==== GIVEN INFORMATION ====

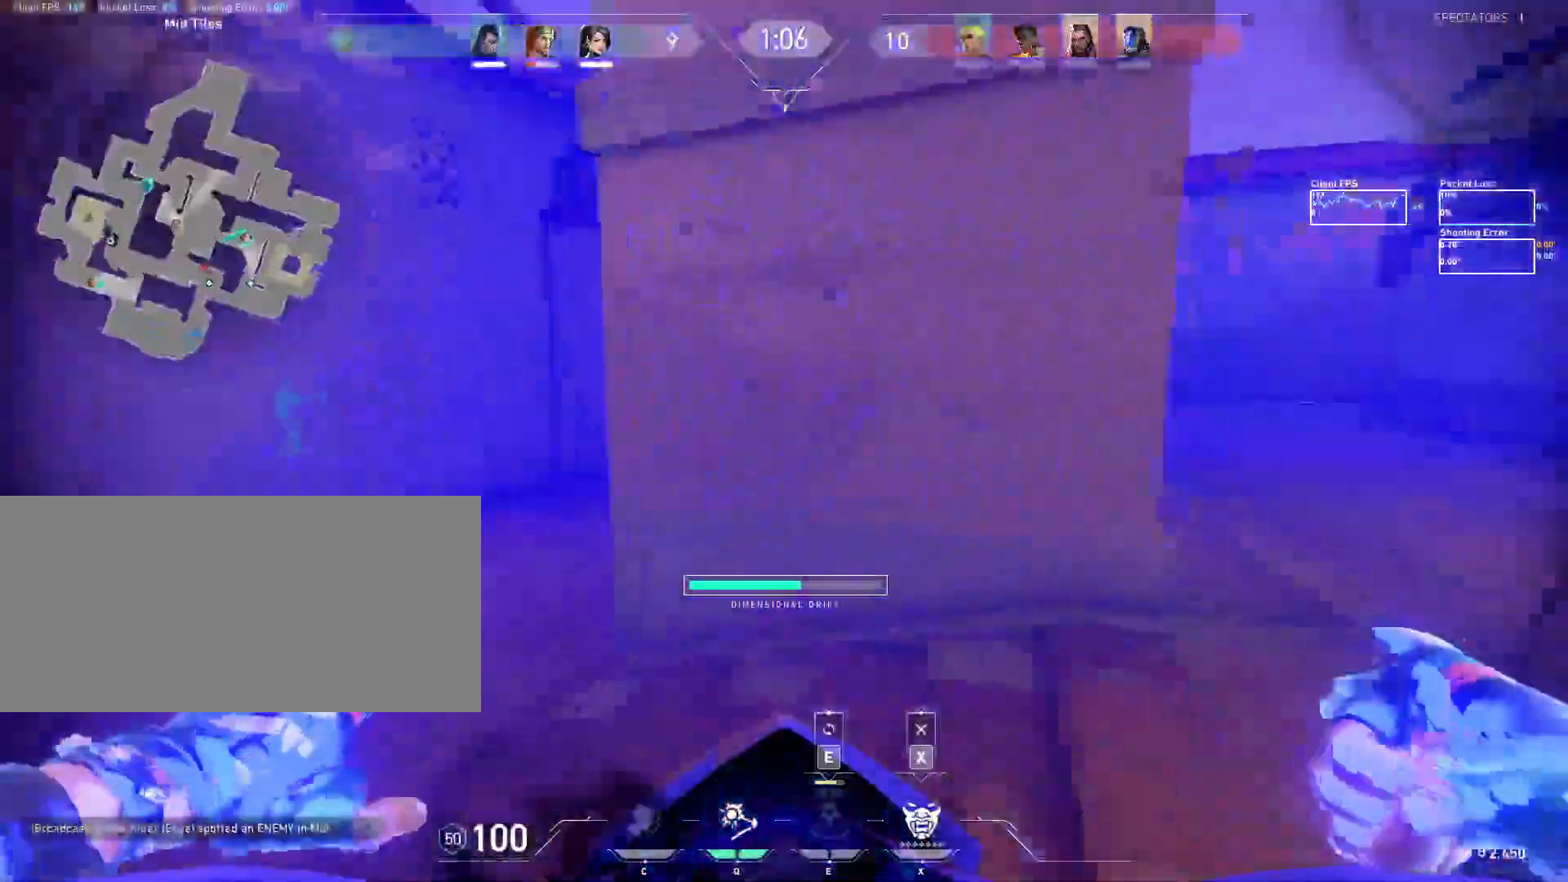
{"keys": ["a", "w"], "mouse": [], "events": [[150, "a", "up"], [383, "a", "down"]]}
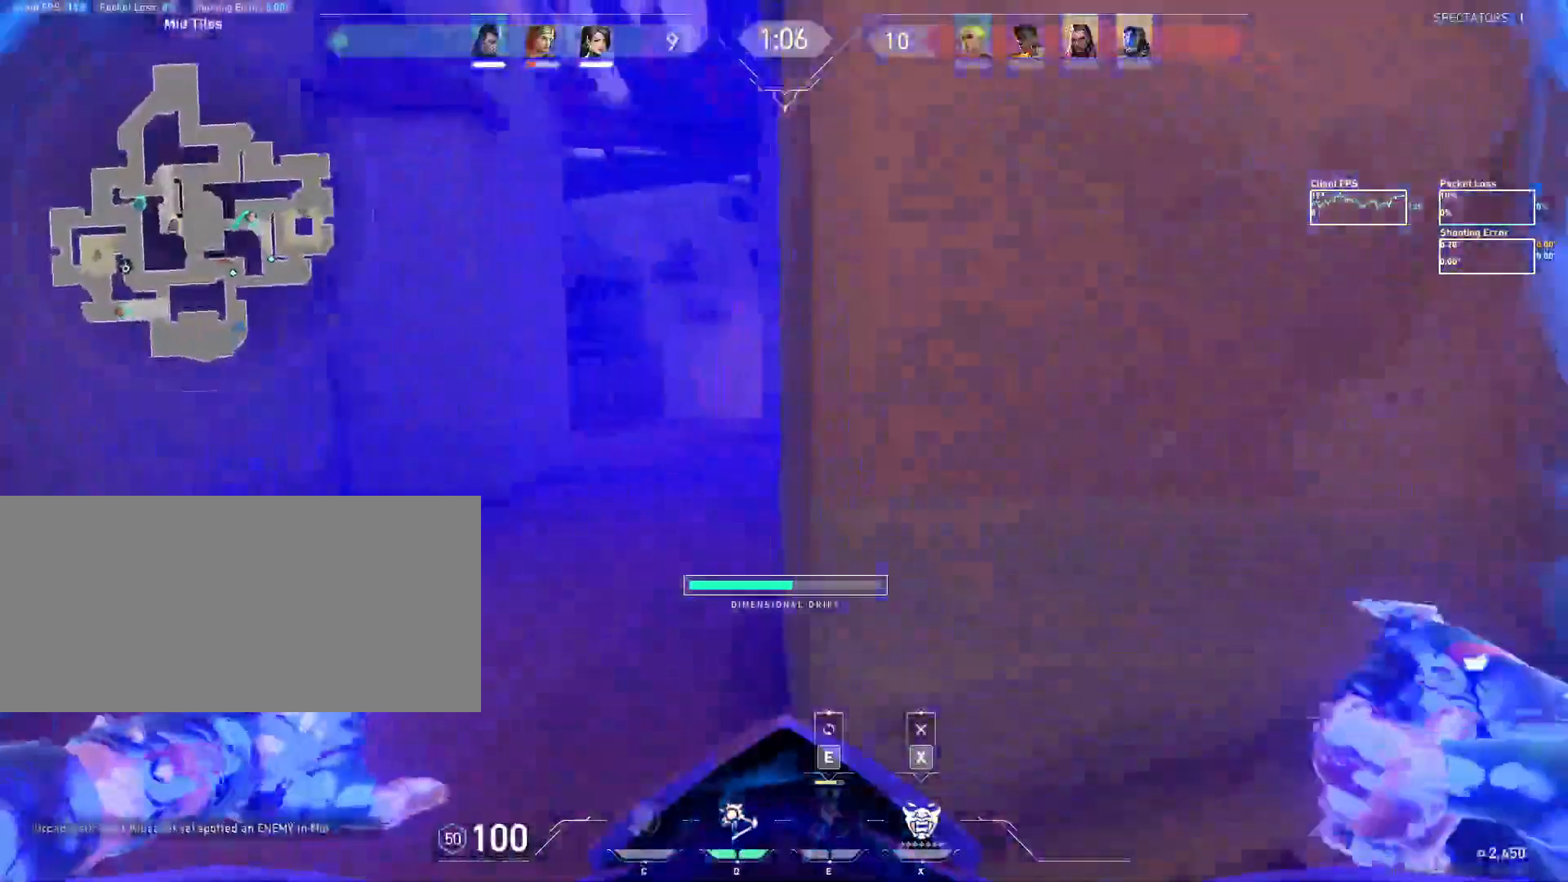
{"keys": ["w"], "mouse": [], "events": [[33, "a", "up"]]}
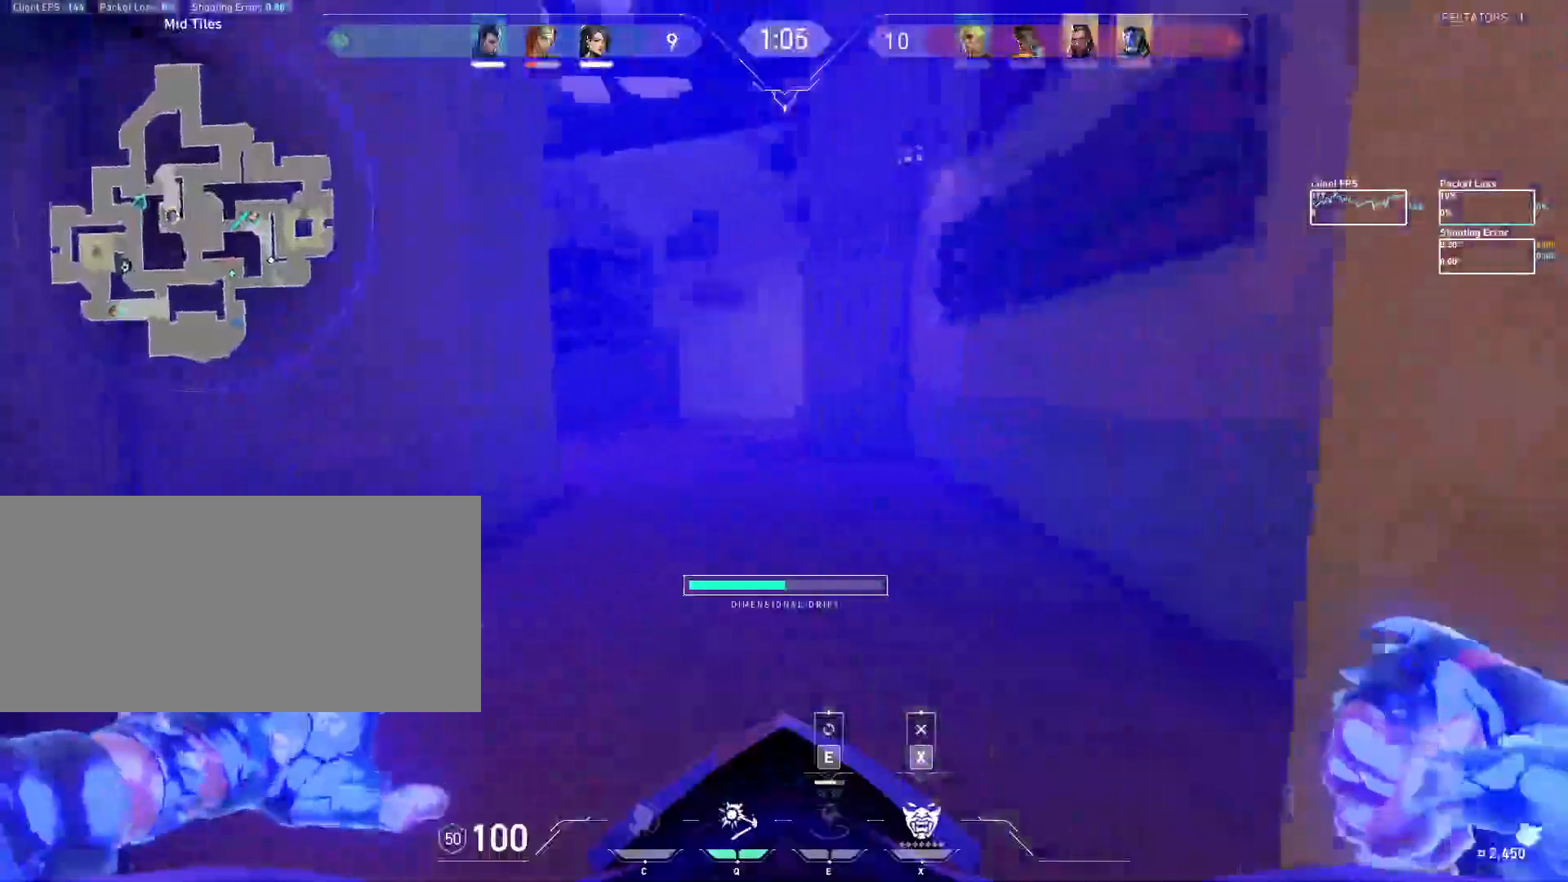
{"keys": ["d"], "mouse": [], "events": [[17, "d", "down"], [483, "w", "up"]]}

====

Copy out every line above where "down" is present.

# FINISHED TASK
{"keys": ["a", "w"], "mouse": [], "events": [[150, "a", "up"], [383, "a", "down"]]}
{"keys": ["d"], "mouse": [], "events": [[17, "d", "down"], [483, "w", "up"]]}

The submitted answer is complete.